Activity: Summarize the market analysis below in three sentences.

The volatility context presents a complex picture, signaling a potential transition.

  • Regime State: The market remains in a NORMAL IV regime, stable for 9 sessions. Today’s move was a minor 0.42-sigma event.
  • Realized Volatility: Realized volatility is decelerating (HV5d at 6.4 is well below HV20d at 10.6), suggesting a move towards mean reversion. However, today’s range expanded 1.46x vs the 5-day average, showing a burst of activity.
  • IV vs HV Spread: Options are OVER-PRICED (IV at 9.6 > HV5d at 6.4), giving an edge to premium sellers if volatility contracts further.
  • Rubber Band: In stark contrast, the Rubber Band is EXPANDED (ratio 1.335), meaning recent intraday rotations have been larger than what options volatility implies.

Interpretation: This divergence is key. While longer-term realized volatility is calming down, the very short-term intraday swings are becoming more aggressive. This suggests coiled energy. The market is making larger swings intraday than expected, even as options premiums remain elevated. This points to an unstable auction and a higher probability of sharp, two-sided moves until one side establishes clear control.

Balance Area Context

Price is currently trading within a very short-term 2-day balance area spanning 24348.95 to 24530.9. The close at 24355.1 places the market precariously at the very low of this micro-balance. This is a critical inflection point. Acceptance below 24348.95 would break this immediate balance structure and signal a move to test lower reference levels.

On a slightly larger timeframe, the market is still above the VAH (24216) of the 19-day balance (23785-24373). This is technically a constructive position, but the immediate price action is challenging it. A failure to hold the 2-day balance low would put the auction back into the upper distribution of this larger balance, targeting its VPOC around 24050.

Structural Zones

Key structural reference levels for the next session, ordered by proximity to the close (24355.1):

ABOVE CURRENT PRICE (Resistance):
* 24420.0 – 24430.0 (Today’s VAL / VPOC): First area of resistance. Sellers defended this zone into the close. Reclaiming it is the first step for buyers.
* 24459.0 – 24466.0 (Gap): A small unfilled gap from today’s open that could act as a minor resistance point.
* 24505.0 – 24531.0 (Selling Tail): High significance. This is the selling tail from today’s high, marking the point of aggressive OTF rejection. This is a primary resistance zone.

BELOW CURRENT PRICE (Support):
* 24348.95 (Today’s Low): The most critical support level and our line in the sand. A break here confirms initiative selling.
* 24252.0 – 24273.0 (Buying Tail / Gap Zone): High significance confluence zone. This area contains a buying tail from 03-Jul and the top of a gap from the same day. This is the first major downside support target if today’s low fails.
* 24195.0 – 24273.0 (Gap Fill): The full gap from 03-Jul. A complete fill of this gap would be a significant win for sellers.

Historical Statistics (Relevance-Scored)

The statistical picture offers a slight bullish lean but with very low conviction, which is in direct conflict with the bearish price action from today’s close. The confluence summary shows 5 of 7 stats favoring a bullish outcome, but the max_edge score is a mere 0.56, indicating these are weak historical patterns.

  • The strongest signal comes from the NORMAL_VARIATION + OTD_DOWN day type combo (n=47), which has led to a higher close the next day 55% of the time. This is barely better than a coin flip.

Data section:
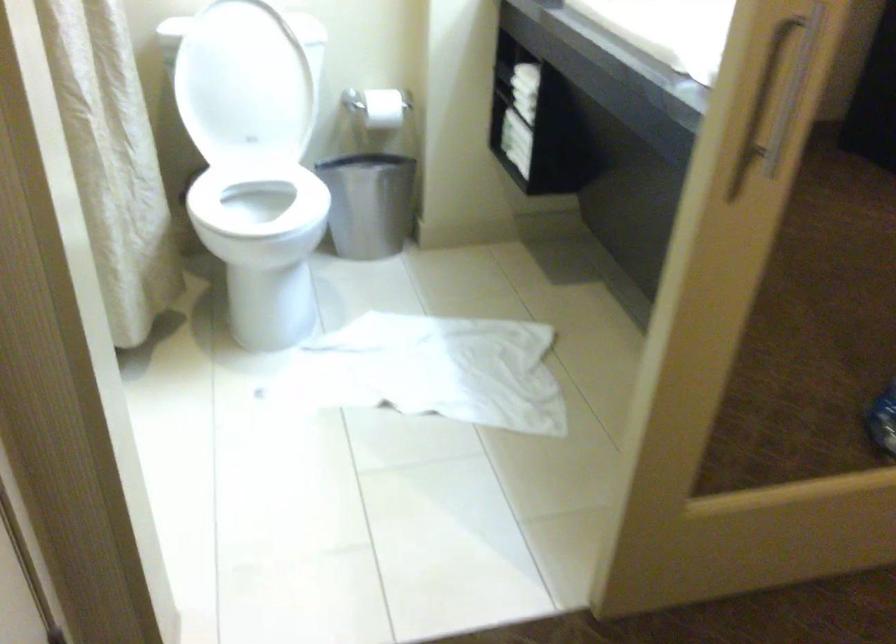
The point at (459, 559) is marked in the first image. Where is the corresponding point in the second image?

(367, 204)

Reply: The market is in a normal IV regime with options over-priced relative to realized volatility, but the expanded Rubber Band shows intraday swings larger than options imply, pointing to a higher probability of sharp, two-sided moves. Price closed at 24355.1, at the very low of a 2-day balance spanning 24348.95 to 24530.9, and acceptance below that low would signal a test of lower levels, with 24252.0–24273.0 as the first major downside support target and the 24505.0–24531.0 selling tail as primary resistance. Historical statistics lean slightly bullish, with 5 of 7 favoring a bullish outcome, but a max_edge score of only 0.56 marks them as weak patterns that conflict with the bearish price action at the close.